◆ DIRECTIVE
An exact reproduction of all the entries below is required.
::::::::::
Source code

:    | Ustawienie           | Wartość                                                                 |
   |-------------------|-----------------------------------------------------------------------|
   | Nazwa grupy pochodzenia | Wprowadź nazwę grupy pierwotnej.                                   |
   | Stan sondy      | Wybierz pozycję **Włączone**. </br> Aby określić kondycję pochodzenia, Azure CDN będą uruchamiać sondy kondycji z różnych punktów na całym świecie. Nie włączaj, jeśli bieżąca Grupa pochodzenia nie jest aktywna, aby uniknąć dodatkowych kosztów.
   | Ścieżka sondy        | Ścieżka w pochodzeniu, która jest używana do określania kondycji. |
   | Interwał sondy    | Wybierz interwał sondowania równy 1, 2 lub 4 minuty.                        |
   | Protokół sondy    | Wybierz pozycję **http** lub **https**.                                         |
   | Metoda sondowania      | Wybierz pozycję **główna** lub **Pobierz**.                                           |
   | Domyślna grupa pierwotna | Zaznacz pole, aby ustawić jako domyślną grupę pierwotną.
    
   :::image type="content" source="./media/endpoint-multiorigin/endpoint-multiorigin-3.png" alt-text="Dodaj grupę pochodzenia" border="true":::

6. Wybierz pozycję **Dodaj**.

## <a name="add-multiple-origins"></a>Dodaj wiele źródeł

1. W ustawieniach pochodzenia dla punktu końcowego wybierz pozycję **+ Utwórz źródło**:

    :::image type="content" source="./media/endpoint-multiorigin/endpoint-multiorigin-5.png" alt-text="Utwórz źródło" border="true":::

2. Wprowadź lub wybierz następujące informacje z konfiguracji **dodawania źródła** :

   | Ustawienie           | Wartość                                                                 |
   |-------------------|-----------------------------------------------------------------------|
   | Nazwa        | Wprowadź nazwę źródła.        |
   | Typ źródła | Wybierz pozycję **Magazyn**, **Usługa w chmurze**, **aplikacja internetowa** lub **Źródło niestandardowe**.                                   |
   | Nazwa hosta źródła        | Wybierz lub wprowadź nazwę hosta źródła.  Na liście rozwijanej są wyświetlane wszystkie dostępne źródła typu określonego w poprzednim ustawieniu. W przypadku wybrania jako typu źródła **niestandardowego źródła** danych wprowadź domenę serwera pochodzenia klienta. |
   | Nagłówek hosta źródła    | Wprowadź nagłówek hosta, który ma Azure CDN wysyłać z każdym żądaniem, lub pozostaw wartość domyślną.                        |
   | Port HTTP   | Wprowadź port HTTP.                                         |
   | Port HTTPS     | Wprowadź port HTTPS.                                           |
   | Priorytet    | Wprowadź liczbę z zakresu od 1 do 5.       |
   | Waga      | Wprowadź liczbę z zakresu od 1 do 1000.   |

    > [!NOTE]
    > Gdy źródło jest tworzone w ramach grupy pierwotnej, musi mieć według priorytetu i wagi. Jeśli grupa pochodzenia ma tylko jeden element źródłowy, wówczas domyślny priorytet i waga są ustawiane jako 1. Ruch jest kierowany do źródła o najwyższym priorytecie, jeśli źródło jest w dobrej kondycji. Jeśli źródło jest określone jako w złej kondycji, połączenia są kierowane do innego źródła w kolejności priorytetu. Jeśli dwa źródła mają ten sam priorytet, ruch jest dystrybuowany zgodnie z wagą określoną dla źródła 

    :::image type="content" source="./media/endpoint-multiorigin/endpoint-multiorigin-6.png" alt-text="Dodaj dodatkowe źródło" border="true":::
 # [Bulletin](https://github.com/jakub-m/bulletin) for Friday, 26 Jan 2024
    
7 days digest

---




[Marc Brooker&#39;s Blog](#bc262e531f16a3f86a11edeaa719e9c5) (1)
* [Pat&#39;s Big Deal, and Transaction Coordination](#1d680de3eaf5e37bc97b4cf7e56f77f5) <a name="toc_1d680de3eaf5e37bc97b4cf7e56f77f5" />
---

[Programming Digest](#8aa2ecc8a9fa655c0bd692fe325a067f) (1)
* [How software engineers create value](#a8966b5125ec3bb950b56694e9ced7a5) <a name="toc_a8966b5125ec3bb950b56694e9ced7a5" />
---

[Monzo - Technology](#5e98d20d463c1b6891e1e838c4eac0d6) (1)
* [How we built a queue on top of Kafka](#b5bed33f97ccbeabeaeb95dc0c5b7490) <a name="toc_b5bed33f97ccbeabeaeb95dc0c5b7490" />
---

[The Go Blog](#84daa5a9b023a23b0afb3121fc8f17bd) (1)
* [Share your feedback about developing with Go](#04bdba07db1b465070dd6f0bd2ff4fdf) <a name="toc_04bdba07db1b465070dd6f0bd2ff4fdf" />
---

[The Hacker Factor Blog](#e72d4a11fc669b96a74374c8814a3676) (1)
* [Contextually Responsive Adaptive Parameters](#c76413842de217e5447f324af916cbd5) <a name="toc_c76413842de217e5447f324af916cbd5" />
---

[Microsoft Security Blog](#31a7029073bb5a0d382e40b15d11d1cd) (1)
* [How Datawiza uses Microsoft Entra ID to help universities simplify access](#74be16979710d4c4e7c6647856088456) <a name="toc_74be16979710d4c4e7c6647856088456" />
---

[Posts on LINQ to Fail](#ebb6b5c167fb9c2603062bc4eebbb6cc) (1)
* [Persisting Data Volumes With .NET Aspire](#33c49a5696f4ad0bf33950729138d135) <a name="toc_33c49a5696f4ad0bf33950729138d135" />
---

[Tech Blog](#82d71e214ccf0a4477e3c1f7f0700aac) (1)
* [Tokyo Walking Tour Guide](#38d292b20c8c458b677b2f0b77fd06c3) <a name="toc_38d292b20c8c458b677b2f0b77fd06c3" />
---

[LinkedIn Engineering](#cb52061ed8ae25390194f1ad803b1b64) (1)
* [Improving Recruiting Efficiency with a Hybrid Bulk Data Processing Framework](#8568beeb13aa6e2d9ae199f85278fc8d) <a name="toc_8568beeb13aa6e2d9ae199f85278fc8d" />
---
::::::::::
◆ ANSWER TO THIS EXERCISE
Source code

:    | Ustawienie           | Wartość                                                                 |
   |-------------------|-----------------------------------------------------------------------|
   | Nazwa grupy pochodzenia | Wprowadź nazwę grupy pierwotnej.                                   |
   | Stan sondy      | Wybierz pozycję **Włączone**. </br> Aby określić kondycję pochodzenia, Azure CDN będą uruchamiać sondy kondycji z różnych punktów na całym świecie. Nie włączaj, jeśli bieżąca Grupa pochodzenia nie jest aktywna, aby uniknąć dodatkowych kosztów.
   | Ścieżka sondy        | Ścieżka w pochodzeniu, która jest używana do określania kondycji. |
   | Interwał sondy    | Wybierz interwał sondowania równy 1, 2 lub 4 minuty.                        |
   | Protokół sondy    | Wybierz pozycję **http** lub **https**.                                         |
   | Metoda sondowania      | Wybierz pozycję **główna** lub **Pobierz**.                                           |
   | Domyślna grupa pierwotna | Zaznacz pole, aby ustawić jako domyślną grupę pierwotną.
    
   :::image type="content" source="./media/endpoint-multiorigin/endpoint-multiorigin-3.png" alt-text="Dodaj grupę pochodzenia" border="true":::

6. Wybierz pozycję **Dodaj**.

## <a name="add-multiple-origins"></a>Dodaj wiele źródeł

1. W ustawieniach pochodzenia dla punktu końcowego wybierz pozycję **+ Utwórz źródło**:

    :::image type="content" source="./media/endpoint-multiorigin/endpoint-multiorigin-5.png" alt-text="Utwórz źródło" border="true":::

2. Wprowadź lub wybierz następujące informacje z konfiguracji **dodawania źródła** :

   | Ustawienie           | Wartość                                                                 |
   |-------------------|-----------------------------------------------------------------------|
   | Nazwa        | Wprowadź nazwę źródła.        |
   | Typ źródła | Wybierz pozycję **Magazyn**, **Usługa w chmurze**, **aplikacja internetowa** lub **Źródło niestandardowe**.                                   |
   | Nazwa hosta źródła        | Wybierz lub wprowadź nazwę hosta źródła.  Na liście rozwijanej są wyświetlane wszystkie dostępne źródła typu określonego w poprzednim ustawieniu. W przypadku wybrania jako typu źródła **niestandardowego źródła** danych wprowadź domenę serwera pochodzenia klienta. |
   | Nagłówek hosta źródła    | Wprowadź nagłówek hosta, który ma Azure CDN wysyłać z każdym żądaniem, lub pozostaw wartość domyślną.                        |
   | Port HTTP   | Wprowadź port HTTP.                                         |
   | Port HTTPS     | Wprowadź port HTTPS.                                           |
   | Priorytet    | Wprowadź liczbę z zakresu od 1 do 5.       |
   | Waga      | Wprowadź liczbę z zakresu od 1 do 1000.   |

    > [!NOTE]
    > Gdy źródło jest tworzone w ramach grupy pierwotnej, musi mieć według priorytetu i wagi. Jeśli grupa pochodzenia ma tylko jeden element źródłowy, wówczas domyślny priorytet i waga są ustawiane jako 1. Ruch jest kierowany do źródła o najwyższym priorytecie, jeśli źródło jest w dobrej kondycji. Jeśli źródło jest określone jako w złej kondycji, połączenia są kierowane do innego źródła w kolejności priorytetu. Jeśli dwa źródła mają ten sam priorytet, ruch jest dystrybuowany zgodnie z wagą określoną dla źródła 

    :::image type="content" source="./media/endpoint-multiorigin/endpoint-multiorigin-6.png" alt-text="Dodaj dodatkowe źródło" border="true":::
 # [Bulletin](https://github.com/jakub-m/bulletin) for Friday, 26 Jan 2024
    
7 days digest

---




[Marc Brooker&#39;s Blog](#bc262e531f16a3f86a11edeaa719e9c5) (1)
* [Pat&#39;s Big Deal, and Transaction Coordination](#1d680de3eaf5e37bc97b4cf7e56f77f5) <a name="toc_1d680de3eaf5e37bc97b4cf7e56f77f5" />
---

[Programming Digest](#8aa2ecc8a9fa655c0bd692fe325a067f) (1)
* [How software engineers create value](#a8966b5125ec3bb950b56694e9ced7a5) <a name="toc_a8966b5125ec3bb950b56694e9ced7a5" />
---

[Monzo - Technology](#5e98d20d463c1b6891e1e838c4eac0d6) (1)
* [How we built a queue on top of Kafka](#b5bed33f97ccbeabeaeb95dc0c5b7490) <a name="toc_b5bed33f97ccbeabeaeb95dc0c5b7490" />
---

[The Go Blog](#84daa5a9b023a23b0afb3121fc8f17bd) (1)
* [Share your feedback about developing with Go](#04bdba07db1b465070dd6f0bd2ff4fdf) <a name="toc_04bdba07db1b465070dd6f0bd2ff4fdf" />
---

[The Hacker Factor Blog](#e72d4a11fc669b96a74374c8814a3676) (1)
* [Contextually Responsive Adaptive Parameters](#c76413842de217e5447f324af916cbd5) <a name="toc_c76413842de217e5447f324af916cbd5" />
---

[Microsoft Security Blog](#31a7029073bb5a0d382e40b15d11d1cd) (1)
* [How Datawiza uses Microsoft Entra ID to help universities simplify access](#74be16979710d4c4e7c6647856088456) <a name="toc_74be16979710d4c4e7c6647856088456" />
---

[Posts on LINQ to Fail](#ebb6b5c167fb9c2603062bc4eebbb6cc) (1)
* [Persisting Data Volumes With .NET Aspire](#33c49a5696f4ad0bf33950729138d135) <a name="toc_33c49a5696f4ad0bf33950729138d135" />
---

[Tech Blog](#82d71e214ccf0a4477e3c1f7f0700aac) (1)
* [Tokyo Walking Tour Guide](#38d292b20c8c458b677b2f0b77fd06c3) <a name="toc_38d292b20c8c458b677b2f0b77fd06c3" />
---

[LinkedIn Engineering](#cb52061ed8ae25390194f1ad803b1b64) (1)
* [Improving Recruiting Efficiency with a Hybrid Bulk Data Processing Framework](#8568beeb13aa6e2d9ae199f85278fc8d) <a name="toc_8568beeb13aa6e2d9ae199f85278fc8d" />
---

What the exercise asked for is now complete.